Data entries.
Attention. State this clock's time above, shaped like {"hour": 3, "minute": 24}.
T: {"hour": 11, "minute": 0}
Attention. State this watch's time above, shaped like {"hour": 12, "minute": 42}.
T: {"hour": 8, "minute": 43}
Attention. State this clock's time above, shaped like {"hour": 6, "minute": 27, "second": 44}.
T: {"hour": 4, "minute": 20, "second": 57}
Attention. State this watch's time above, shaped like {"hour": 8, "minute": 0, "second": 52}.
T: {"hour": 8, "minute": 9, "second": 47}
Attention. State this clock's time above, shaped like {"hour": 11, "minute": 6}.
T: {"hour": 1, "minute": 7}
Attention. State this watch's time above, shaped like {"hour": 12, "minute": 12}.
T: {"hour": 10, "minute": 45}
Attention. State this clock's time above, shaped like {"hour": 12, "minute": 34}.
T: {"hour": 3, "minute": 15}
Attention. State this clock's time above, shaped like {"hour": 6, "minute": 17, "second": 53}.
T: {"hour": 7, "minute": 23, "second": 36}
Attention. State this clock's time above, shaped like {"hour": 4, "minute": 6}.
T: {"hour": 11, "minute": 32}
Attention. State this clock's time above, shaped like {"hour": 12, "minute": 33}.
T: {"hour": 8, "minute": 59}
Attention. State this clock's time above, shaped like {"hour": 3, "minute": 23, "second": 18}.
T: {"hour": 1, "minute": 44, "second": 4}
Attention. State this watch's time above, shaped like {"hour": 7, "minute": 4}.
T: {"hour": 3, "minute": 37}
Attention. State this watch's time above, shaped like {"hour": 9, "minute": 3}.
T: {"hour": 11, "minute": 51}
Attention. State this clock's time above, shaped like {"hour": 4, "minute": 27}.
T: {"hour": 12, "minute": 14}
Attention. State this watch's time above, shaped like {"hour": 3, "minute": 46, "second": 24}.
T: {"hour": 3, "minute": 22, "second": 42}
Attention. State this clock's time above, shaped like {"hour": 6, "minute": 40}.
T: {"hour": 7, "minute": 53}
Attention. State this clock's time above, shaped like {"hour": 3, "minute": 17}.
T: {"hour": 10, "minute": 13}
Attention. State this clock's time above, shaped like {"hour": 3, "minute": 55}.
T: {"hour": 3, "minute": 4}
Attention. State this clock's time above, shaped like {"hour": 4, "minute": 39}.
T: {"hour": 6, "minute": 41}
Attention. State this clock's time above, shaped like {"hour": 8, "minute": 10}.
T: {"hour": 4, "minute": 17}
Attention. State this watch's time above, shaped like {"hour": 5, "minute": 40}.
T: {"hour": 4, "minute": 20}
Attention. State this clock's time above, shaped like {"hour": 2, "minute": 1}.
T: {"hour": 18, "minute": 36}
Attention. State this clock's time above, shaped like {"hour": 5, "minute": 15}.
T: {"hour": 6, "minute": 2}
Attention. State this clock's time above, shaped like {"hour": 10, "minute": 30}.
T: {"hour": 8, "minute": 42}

Goal. Which lines contain the string "second"? Pull each of them out, counting only matches with the same case.

Answer to the task.
Attention. State this clock's time above, shaped like {"hour": 6, "minute": 27, "second": 44}.
T: {"hour": 4, "minute": 20, "second": 57}
Attention. State this watch's time above, shaped like {"hour": 8, "minute": 0, "second": 52}.
T: {"hour": 8, "minute": 9, "second": 47}
Attention. State this clock's time above, shaped like {"hour": 6, "minute": 17, "second": 53}.
T: {"hour": 7, "minute": 23, "second": 36}
Attention. State this clock's time above, shaped like {"hour": 3, "minute": 23, "second": 18}.
T: {"hour": 1, "minute": 44, "second": 4}
Attention. State this watch's time above, shaped like {"hour": 3, "minute": 46, "second": 24}.
T: {"hour": 3, "minute": 22, "second": 42}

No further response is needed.